Glucosylsphingosine (Lyso-Gb1) — a known diagnostic biomarker of Gaucher disease — is also the most reliable response biomarker to quantify how a patient is doing while under enzyme replacement therapy (ERT), according to a retrospective study.
The study, “Glucosylsphingosine is a reliable response biomarker in Gaucher disease,” was published in the American Journal of Hematology.
Gaucher is an inherited lysosomal disorder in which low levels of the enzyme glucocerebrosidase leads to the accumulation of two fat molecules, glucosylceramide (Gb1) and Lyso-Gb1.
Gaucher disease type 1 (GD1) is the most common form of GD, and patients often have an enlarged spleen and liver, anemia — low levels of red blood cells or hemoglobin — and low platelet levels.
While some studies have suggested Lyso-Gb1 as a good response biomarker – a way to monitor progress and improvement through treatment — heterogeneity between patients, therapies, and doses given prevent a clear demonstration of Lyso-Gb1’s value as a response biomarker.

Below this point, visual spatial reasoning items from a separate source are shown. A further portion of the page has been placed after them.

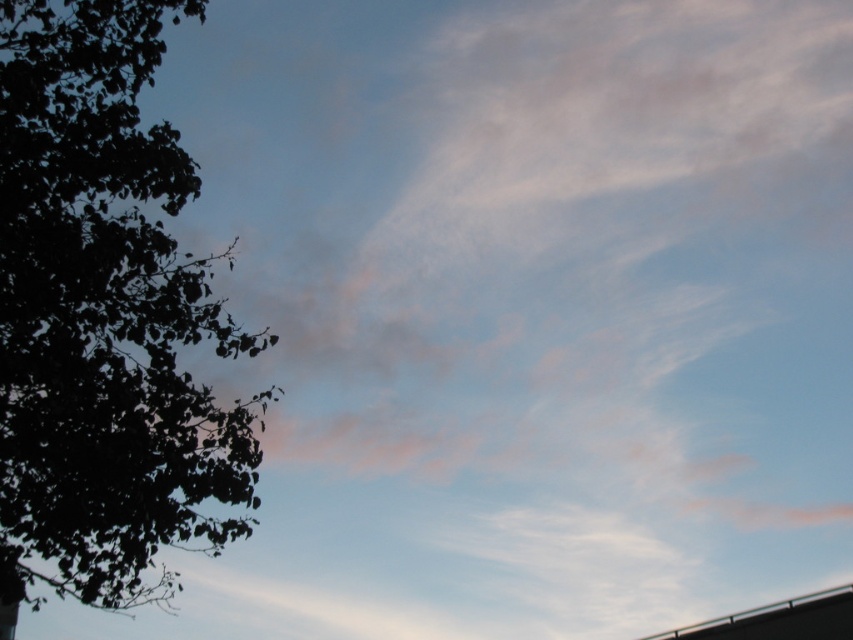
Is dark green leafy tree at left smaller than metallic gray overpass at bottom right?

Actually, dark green leafy tree at left might be larger than metallic gray overpass at bottom right.

Is point (49, 12) farther from camera compared to point (757, 625)?

No, (49, 12) is closer to viewer.

Locate an element on the screen. The image size is (853, 640). dark green leafy tree at left is located at coordinates (103, 316).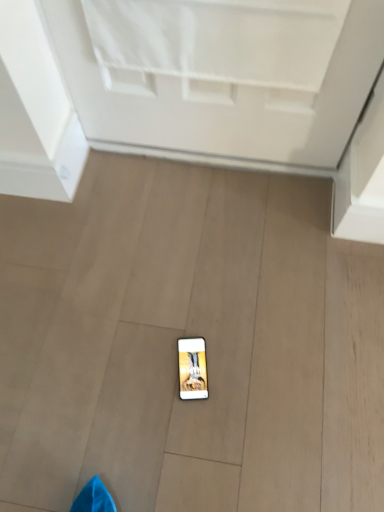
Find the location of a particular element. This screenshot has width=384, height=512. matte black phone at center is located at coordinates (192, 368).

This screenshot has width=384, height=512. Describe the element at coordinates (192, 368) in the screenshot. I see `matte black phone at center` at that location.

Measure the distance between point [183,399] and camera.

They are 3.62 feet apart.

I want to click on matte black phone at center, so click(x=192, y=368).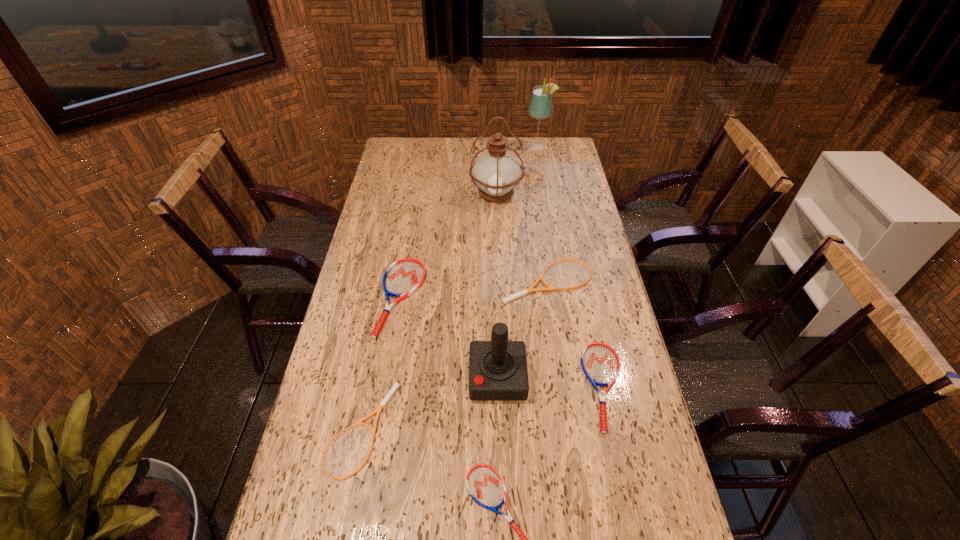
Identify the location of blank region between the leftmost blue tennis racket and the smaller beige tennis racket. (380, 364).

The width and height of the screenshot is (960, 540). Identify the location of free spot between the sixth shortest object and the biggest blue tennis racket. (449, 338).

At what (x,y) coordinates should I click in order to perform the action: click on blank region between the oil lamp and the farthest blue tennis racket. Please return your answer as a coordinate pair (x, y). This screenshot has width=960, height=540. Looking at the image, I should click on (448, 246).

At what (x,y) coordinates should I click in order to perform the action: click on object that can be found as the fifth closest to the shortest tennis racket. Please return your answer as a coordinate pair (x, y). This screenshot has width=960, height=540. Looking at the image, I should click on (550, 288).

Find the location of a particular element. Image resolution: width=960 pixels, height=540 pixels. object that is the third closest one to the nearer beige tennis racket is located at coordinates (498, 371).

Identify the location of tennis racket that is the closest to the alcohol. Image resolution: width=960 pixels, height=540 pixels. [550, 288].

Select which tennis racket is the fourth closest to the right beige tennis racket. Please provide its 2D coordinates. Your answer should be formatted as a tuple, i.e. [(x, y)], where the tuple contains the x and y coordinates of a point satisfying the conditions above.

[(485, 485)]

Identify the location of the closest blue tennis racket to the left beige tennis racket. (402, 278).

Identify the location of the closest blue tennis racket relative to the red joystick. Image resolution: width=960 pixels, height=540 pixels. (600, 363).

Where is `beige tennis racket that is the second closest to the smallest blue tennis racket`? beige tennis racket that is the second closest to the smallest blue tennis racket is located at coordinates (550, 288).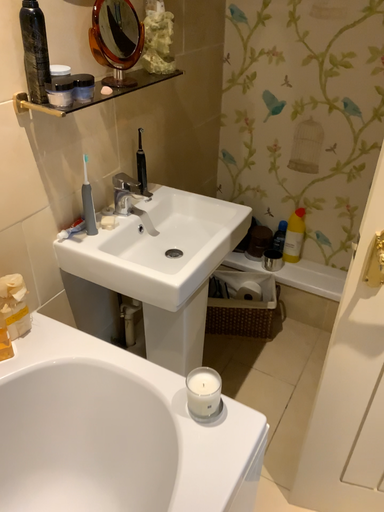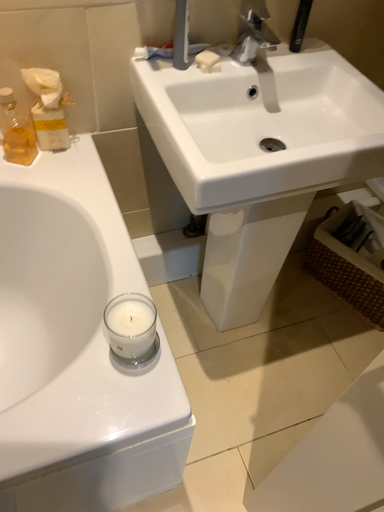
Question: Which way did the camera rotate in the video?

Choices:
 (A) rotated right
 (B) rotated left

Answer: (B)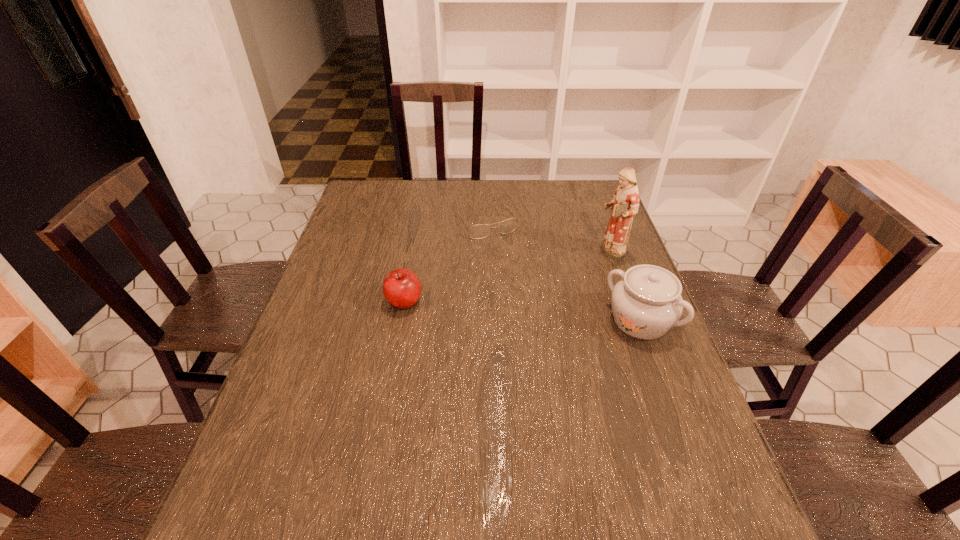
In order to click on free space located 0.160m on the front-facing side of the tallest object in this screenshot , I will do (x=559, y=276).

Identify the location of vacant space positioned 0.080m on the front-facing side of the tallest object. The height and width of the screenshot is (540, 960). (580, 267).

Find the location of `free space located on the front-facing side of the shortest object`. free space located on the front-facing side of the shortest object is located at coordinates (551, 326).

I want to click on blank space located 0.260m on the front-facing side of the shortest object, so click(529, 291).

Locate an element on the screen. This screenshot has width=960, height=540. blank space located 0.190m on the front-facing side of the shortest object is located at coordinates (519, 275).

The image size is (960, 540). In order to click on object that is at the far edge in this screenshot , I will do `click(480, 231)`.

Find the location of a particular element. Image resolution: width=960 pixels, height=540 pixels. chinaware at the right edge is located at coordinates (646, 303).

Find the location of a particular element. This screenshot has height=540, width=960. figurine located at the right edge is located at coordinates (625, 203).

Find the location of a particular element. The image size is (960, 540). free space at the far edge of the desktop is located at coordinates (504, 209).

This screenshot has height=540, width=960. In order to click on free space at the near edge of the desktop in this screenshot , I will do `click(394, 453)`.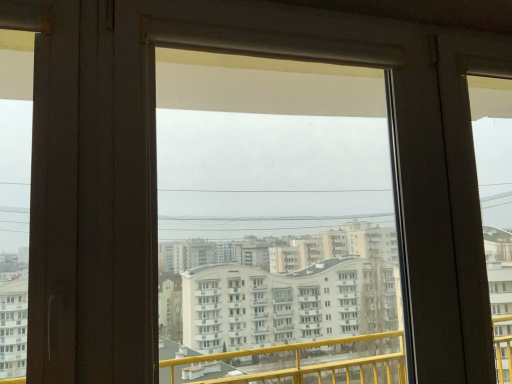
The image size is (512, 384). Describe the element at coordinates (274, 187) in the screenshot. I see `transparent plastic window screen at center` at that location.

Where is `transparent plastic window screen at center`? The width and height of the screenshot is (512, 384). transparent plastic window screen at center is located at coordinates (274, 187).

Find the location of a particular element. This screenshot has height=384, width=512. transparent plastic window screen at center is located at coordinates (274, 187).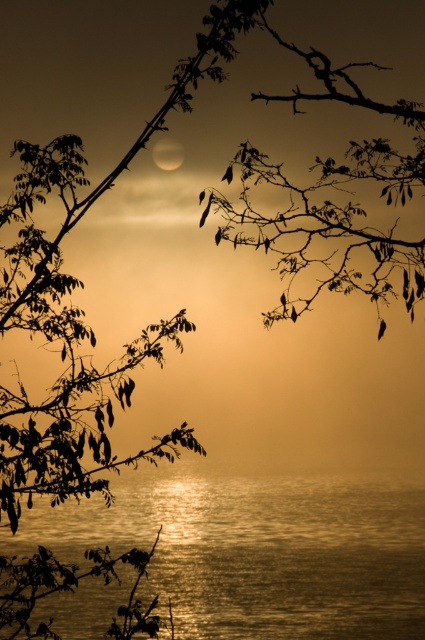
How much distance is there between glistening water at center and smooth white moon at upper center?

They are 4.55 meters apart.

I want to click on glistening water at center, so click(260, 548).

Identify the location of glistening water at center. (260, 548).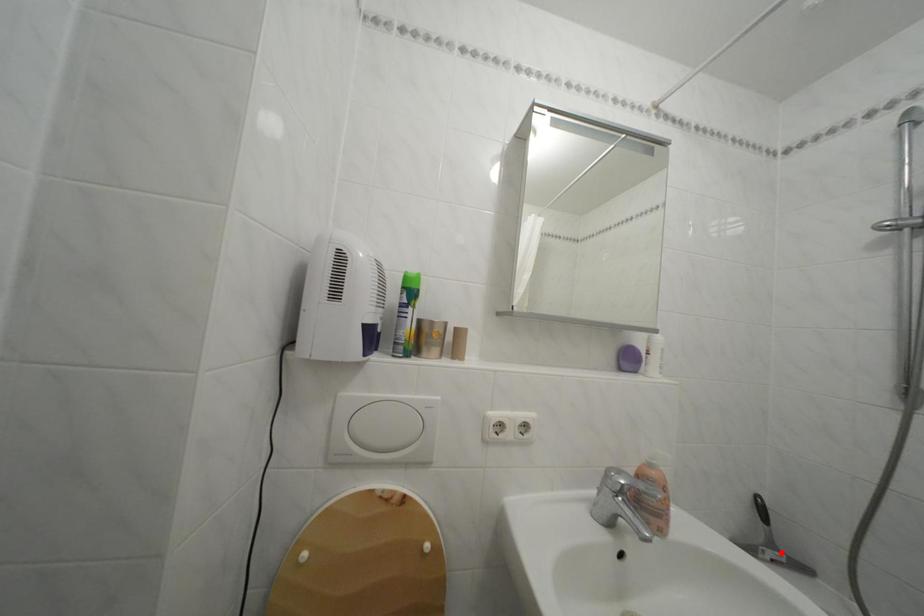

Researchers at Hebrew University, in Jerusalem, in collaboration with Centogene, evaluated the value of key disease parameters — Lyso-Gb1 levels, platelet counts, red blood cell values, and volume of the spleen and liver — as response biomarkers by retrospectively analyzing data of 25 GD1 patients.
These patients had received a low dose of ERT (15 units per kg per month): 17 were given VPRIV, four received Cerezyme, and three received Elelyso. Disease parameters were analyzed before and during ERT, and the median follow-up time was 46 weeks.
All disease parameters improved following treatment. However, Lyso-Gb1 levels were the most reliable long-term quantitative response parameter, as it proportionally decreased during ERT.
Lyso-Gb1 levels were half-normalized after 15.4 months, while spleen volume was half-normalized at a much later point in time: 122 months.
Lyso-Gb1 levels were found to be a biomarker of spleen normalization, since a faster drop in those levels was associated with a faster spleen volume normalization.
When analyzing separately the data of patients receiving VPRIV or Cerezyme/Elelyso, VPRIV patients showed the shorter time to a half-normalization of Lyso-Gb1 levels (14.8 months), as well as of spleen volume (118 months).
These findings suggest that Lyso-Gb1 is the most reliable response biomarker, and that it has the “potential to promote resolution of persisting issues in the treatment of GD such as the optimal dose of ERT, the need to shorten the duration of clinical trials and predicting long-term organ response therapy,” the researchers wrote.